In many Western European countries, cohabitation is no longer seen as abnormal behaviour, but rather as an alternative to formal marriage. Similar trends have emerged in Russia, although less noticeably, since most Russians continue to perceive cohabitation as a ‘trial marriage’. However, for the younger generation, cohabitation increasingly replaces marriage, conclude Artamonova and Mitrofanova in their paper 'Is Cohabitation an Alternative to Marriage in Russia?', presented at a seminar hosted by the HSE's Institute of Demography.
The paper is based on the findings from three waves (2004, 2007 and 2011) of the study 'Parents and Children, Men and Women in Family and Society' conducted by the Independent Institute for Social Policy. Mitrofanova and Artamonova examined a subsample of the broader survey, including 4,880 respondents born between 1930 and 1986. The researchers considered only the first live-in unions, as most Russians have had only one marriage and/or cohabitation during their lifetime.
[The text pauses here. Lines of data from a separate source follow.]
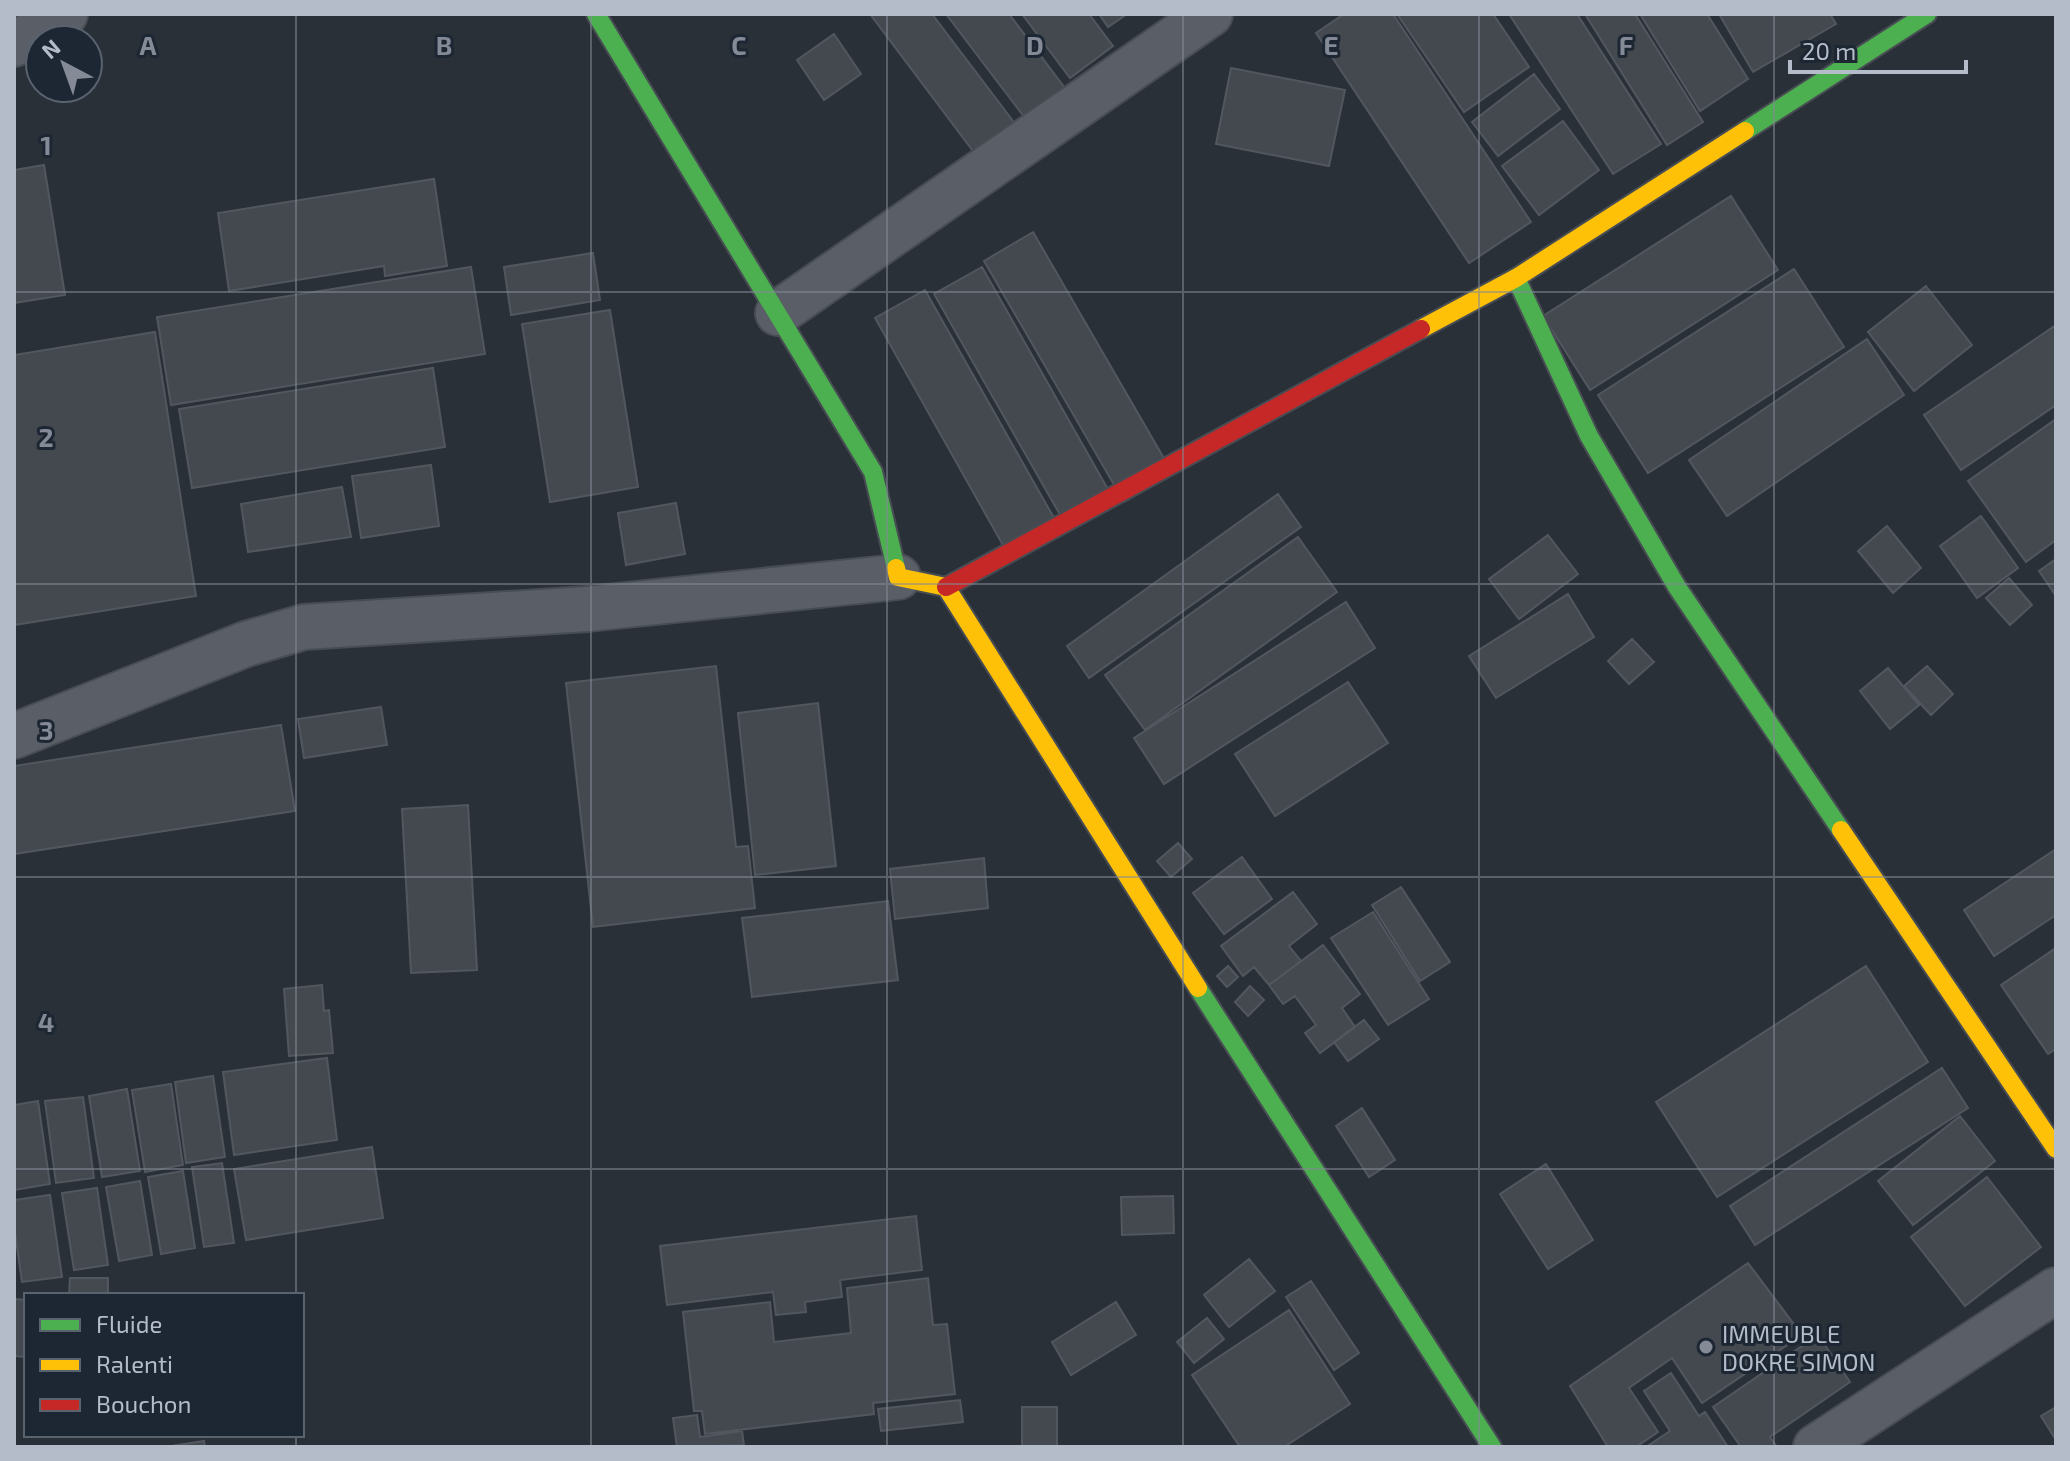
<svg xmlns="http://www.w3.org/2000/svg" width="2070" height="1461" font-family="'Exo 2',sans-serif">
  <rect width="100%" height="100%" fill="#2a3038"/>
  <path fill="#444950" stroke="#52575f" stroke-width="2" d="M870,14H932L1016,125L976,155Z
    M946,14H1009L1065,88L1025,118Z
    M1022,14H1089L1113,46L1070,78Z
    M1099,14H1127L1108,27Z
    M1344,14H1393L1531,222L1469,263L1316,33Z
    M1397,14H1493L1529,67L1464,112Z
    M1509,14H1577L1661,144L1613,174Z
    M1585,14H1635L1703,122L1667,145Z
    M1640,14H1707L1748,79L1700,111Z
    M1719,14H1830L1836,24L1753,72Z
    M834,34L861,74L824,100L797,60Z
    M1231,68L1345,90L1329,166L1216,144Z
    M1534,74L1560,109L1498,156L1472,122Z
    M1563,121L1599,170L1539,215L1502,166Z
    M44,165L65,295L14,303V170Z
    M434,179L447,266L385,276L384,266L229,291L218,213Z
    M1731,196L1778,270L1590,390L1543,316Z
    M1033,232L1173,474L1124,502L984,261Z
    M593,253L600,300L511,315L504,267Z
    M471,267L485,354L171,405L157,317Z
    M982,267L1110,493L1063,520L934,294Z
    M1794,269L1844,347L1648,473L1598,395Z
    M1926,286L1972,345L1914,391L1868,332Z
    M925,290L1054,518L1004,547L875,318Z
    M610,310L638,487L550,502L522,324Z
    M2056,325V405L1961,470L1924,415Z
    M155,332L196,596L14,625V355Z
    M1867,339L1904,395L1727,516L1689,460Z
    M433,368L445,447L192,488L179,409Z
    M2056,419V540L2026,562L1968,481Z
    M431,465L439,526L361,538L352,476Z
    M342,487L351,537L248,552L241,504Z
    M1278,494L1301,527L1089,678L1067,646Z
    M676,503L685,554L626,565L618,513Z
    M1981,516L2018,568L1977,598L1940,546Z
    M1887,526L1921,568L1893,593L1858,551Z
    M1548,535L1578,574L1519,619L1489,579Z
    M1298,537L1337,592L1145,730L1105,675Z
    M2056,559V596L2039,571Z
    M2009,578L2032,605L2010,625L1986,598Z
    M1568,594L1594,637L1496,698L1469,656Z
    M1346,602L1375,648L1164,784L1134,738Z
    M1632,639L1654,662L1629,684L1608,661Z
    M716,666L736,847L748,846L755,908L593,927L566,683Z
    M1927,666L1953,694L1931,715L1904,686Z
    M1888,668L1919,705L1890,729L1860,691Z
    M1348,682L1388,743L1275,816L1235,754Z
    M818,703L836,866L755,875L738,713Z
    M381,707L387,745L304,758L298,719Z
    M281,725L295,811L14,854V766Z
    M468,805L477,970L411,973L402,809Z
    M1178,843L1192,859L1171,877L1157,861Z
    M2056,849V915L1994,956L1964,910Z
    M1242,857L1272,899L1224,934L1193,893Z
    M984,858L988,908L895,919L890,869Z
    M1401,887L1450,962L1420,981L1372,905Z
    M1293,892L1317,924L1289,946L1301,961L1269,985L1254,967L1243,976L1221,946Z
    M888,901L898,980L752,997L742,918Z
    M1373,912L1429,999L1388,1025L1331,938Z
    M1323,945L1360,994L1342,1008L1355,1027L1320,1053L1305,1033L1316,1025L1295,996L1283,1004L1269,985Z
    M2056,948V1049L2048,1054L2001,985Z
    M1228,966L1238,977L1227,987L1217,976Z
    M1866,966L1928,1062L1717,1197L1656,1102Z
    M322,985L324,1011L329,1010L333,1053L289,1056L284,989Z
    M1250,986L1264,1000L1248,1016L1235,1002Z
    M1364,1020L1379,1039L1348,1061L1334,1042Z
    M327,1058L337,1140L234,1155L223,1072Z
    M1942,1068L1968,1108L1755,1245L1730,1206Z
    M213,1076L225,1157L186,1163L175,1082Z
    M171,1084L183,1165L145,1172L132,1090Z
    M127,1089L140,1171L102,1177L89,1096Z
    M83,1097L94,1178L56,1183L45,1101Z
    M38,1101L50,1184L14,1190V1105Z
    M1362,1108L1395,1160L1369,1177L1336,1126Z
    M1960,1116L1995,1161L1913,1225L1878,1181Z
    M372,1147L383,1218L246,1240L234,1169Z
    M222,1163L234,1243L204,1247L192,1167Z
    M1546,1164L1593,1240L1548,1269L1500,1194Z
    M183,1171L195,1248L161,1254L148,1177Z
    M1987,1177L2041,1247L1965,1306L1911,1237Z
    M140,1181L152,1255L119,1261L106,1187Z
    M97,1188L108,1265L74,1270L62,1193Z
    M50,1195L62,1277L22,1282L14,1226V1200Z
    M1173,1196L1174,1233L1122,1235L1121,1197Z
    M916,1216L922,1270L840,1280L842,1297L805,1302L806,1312L776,1315L773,1292L667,1305L660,1246Z
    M1249,1259L1275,1291L1229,1327L1204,1295Z
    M1748,1263L1802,1335L1702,1403L1672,1358L1629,1388L1658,1432L1636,1447H1608L1570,1386Z
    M70,1278H108V1295H69Z
    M928,1278L933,1325L947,1324L955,1394L873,1403L874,1414L705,1434L702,1411H694L683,1312L770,1302L774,1342L851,1333L847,1288Z
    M1311,1281L1359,1353L1334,1370L1286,1297Z
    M14,1299L26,1300V1357L14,1356Z
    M1116,1302L1136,1335L1071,1375L1052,1342Z
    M1289,1310L1350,1404L1284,1447H1240L1192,1375Z
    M1207,1318L1224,1339L1194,1363L1177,1342Z
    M1818,1335L1850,1382L1770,1437L1777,1447H1741L1713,1407Z
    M1671,1373L1699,1416L1705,1412L1728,1447H1646L1670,1431L1644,1391Z
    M960,1400L963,1422L881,1431L878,1409Z
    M1022,1407H1057V1447H1022Z
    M2056,1407V1440L2041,1416Z
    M697,1415L700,1437L742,1431L744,1445L677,1447L673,1418Z
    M204,1441L205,1447H165Z"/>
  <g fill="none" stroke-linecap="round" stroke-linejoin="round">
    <defs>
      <path id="street" d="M14,44L65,14
        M778,313L1210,14
        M14,736L246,644L304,627L587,609L898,577
        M1816,1447L2056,1290"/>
      <path id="fast" d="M596,14L873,472L896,568
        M1745,131L1927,14
        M1516,278L1589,436L1677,587L1841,830
        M1198,988L1492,1447"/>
      <path id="slow" d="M1421,329L1516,278L1745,131
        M896,568L898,577L946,587L1198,988
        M1841,830L2056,1149"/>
      <path id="jam" d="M946,587L1421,329"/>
    </defs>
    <use href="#street" stroke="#484c53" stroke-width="48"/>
    <use href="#fast" stroke="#484c53" stroke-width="22"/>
    <use href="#slow" stroke="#484c53" stroke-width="22"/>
    <use href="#jam" stroke="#484c53" stroke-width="22"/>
    <use href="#street" stroke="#5a5e66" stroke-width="44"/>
    <use href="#fast" stroke="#4caf50" stroke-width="18"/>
    <use href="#slow" stroke="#ffc107" stroke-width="18"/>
    <use href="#jam" stroke="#c62828" stroke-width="18"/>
  </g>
  <path fill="none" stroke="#848b96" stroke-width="2" stroke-opacity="0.55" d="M296,14V1295M591,14V1447M887,14V1447M1183,14V1447M1479,14V1447M1774,14V1447M14,292H2056M14,584H2056M14,877H2056M14,1169H2056M296,1435V1447"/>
  <circle fill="#848b96" stroke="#1d2633" stroke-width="3" cx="1706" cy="1347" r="8"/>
  <g text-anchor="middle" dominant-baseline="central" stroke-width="6" stroke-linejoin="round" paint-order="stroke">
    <g font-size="24" fill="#b4bcc9" stroke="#1d2633" text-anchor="start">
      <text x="1722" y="1333">IMMEUBLE<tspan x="1722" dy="28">DOKRE SIMON</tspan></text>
    </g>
  </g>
  <g font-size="26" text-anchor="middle" font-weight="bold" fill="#848b96" stroke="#1d2633" stroke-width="6" stroke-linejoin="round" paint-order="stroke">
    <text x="148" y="55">A</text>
    <text x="444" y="55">B</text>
    <text x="739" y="55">C</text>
    <text x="1035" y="55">D</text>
    <text x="1331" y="55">E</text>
    <text x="1626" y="55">F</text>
    <text x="46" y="155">1</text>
    <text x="46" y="447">2</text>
    <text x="46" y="740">3</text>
    <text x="46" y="1032">4</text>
  </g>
  <rect width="2070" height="1461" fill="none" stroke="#b4bcc9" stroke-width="32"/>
  <rect x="24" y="1293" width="280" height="144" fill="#1d2633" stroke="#59626f" stroke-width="2"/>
  <rect x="40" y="1319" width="40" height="12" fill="#4caf50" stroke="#59626f" stroke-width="2"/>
  <text x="96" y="1333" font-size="24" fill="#b4bcc9">Fluide</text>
  <rect x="40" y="1359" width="40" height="12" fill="#ffc107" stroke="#59626f" stroke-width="2"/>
  <text x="96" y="1373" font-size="24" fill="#b4bcc9">Ralenti</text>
  <rect x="40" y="1399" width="40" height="12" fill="#c62828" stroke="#59626f" stroke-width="2"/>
  <text x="96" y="1413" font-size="24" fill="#b4bcc9">Bouchon</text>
  <g transform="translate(64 64) rotate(319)"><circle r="38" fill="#1d2633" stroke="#59626f" stroke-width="2"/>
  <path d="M0-6L14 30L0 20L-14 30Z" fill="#848b96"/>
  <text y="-12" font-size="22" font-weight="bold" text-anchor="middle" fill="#b4bcc9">N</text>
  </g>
  <path d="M1790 60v12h176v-12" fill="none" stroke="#b4bcc9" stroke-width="4"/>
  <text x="1802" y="60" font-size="24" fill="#b4bcc9" stroke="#1d2633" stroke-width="6" paint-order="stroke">20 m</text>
</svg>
For a long time in Russia, marriages occurred early and were almost universal without any meaningful alternatives. Extramarital relationship were looked down upon and usually ended in official marriage, often in the wake of a pregnancy (see ‘Out of Wedlock Does Not Mean Fatherless’).
The timing of a first marriage has shown a noticeable upward trend since 1993 (see S. V. Zakharov, Marriages in Russia: Past and Present//Demoscope Weekly. 2006. Nos. 261-262), due, inter alia, to the country's socioeconomic transformation and the emergence of new values and lifestyles (see ‘Young People Seek Self-fulfillment’). The number of informal unions has also increased, while the age of people entering such unions has decreased.
"However, cohabitation cannot yet be described as an independent social institution," the authors note, explaining that cohabitation is still seen as a ‘trial marriage’.
Artamonova and Mitrofanova examined various possible scenarios for first cohabitation and found that just 9% of the sampled cohabitations continued at the time of the survey, suggesting that this type of union appears to be unstable.
The remaining 91% of first-time cohabitations in the sample either broke up (15%) or led to a formal marriage (76%). In the former case, cohabitation was considered an independent type of union, while in the latter case, it was considered a preparatory phase to – indeed, a trial version of – official marriage. By the time of the survey more than a third (35%) of such marriages had ended in a divorce, yet in 41% of cases the marriage continued.
The researchers broke down all incidents of standalone and 'trial marriage' cohabitations by sex and generation to show an evolution of society's attitudes towards unregistered unions among generations born between the 1930s and the 1980s.
The proportion of people who started their matrimonial biography with an informal relationship has remained about the same over the years, yet more Russians born in the 1970s and 1980s, i.e. those aged 28 to 44, accept cohabitation as a standalone social institution.
Only a very small proportion of those born in the 1960s (4% of men and 5% of women) consider cohabitation a valid alternative to marriage, comparable to the oldest part of the sample born in the 1930s (1% and 4%, respectively) and to those born in the 1940s and 1950s.
However, significantly more Russians – 8% of men and 9% of women – born in the 1970s consider informal unions a standalone arrangement in its own right, while the proportion of women born in the 1980s who accept cohabitation as an alternative to marriage tripled compared to women born in the 1960s.
That said, the perception of cohabitation as a trial version of marriage is more common and shared by 29% of men and 32% of women born in the 1960s, and 32% of men and 37% of women born in the 1970s. It is too early to draw conclusions about the views of the 1980s generation towards matrimony, but the proportion of those sharing the 'trial marriage' approach is much lower among them, at 11% of men and 21% of women.
The report's authors estimated the likelihood of entering one's first live-in partnership – marriage or cohabitation – after reaching the age of 15 for different generations.
According to Artamonova and Mitrofanova, the younger the respondent, the higher are his or her chances of first-time cohabitation rather than formal marriage, as reflected in the totally different patterns of the blue curves corresponding to the 1980s generation on the left side (cohabitations) and the right side (marriages) of Graph 3; likewise, the left and right patterns of the red curves corresponding to the 1970s generation also differ, although less markedly.
Gender, education, and the place of residence were important variables in the models. Women tend to enter their first union earlier than men, but the likelihood of marriage evens out for both genders by the age of 30, according to the authors.
Russians with university-level education are less likely than those with general school or vocational education to enter any union, whether cohabitation or marriage, at an early age. People living in big cities are more likely to choose cohabitation over formal marriage as their first-time union, reflecting a change in values among urban residents, as opposed to rural areas where people are more likely to stick to traditions and prefer registered unions to informal partnerships.
Overall, most cohabitations lead to marriages and thus serve as 'trial marriages', but for younger Russians, cohabitation is increasingly a standalone type of union, particularly for urban residents who are more likely to break conventional stereotypes.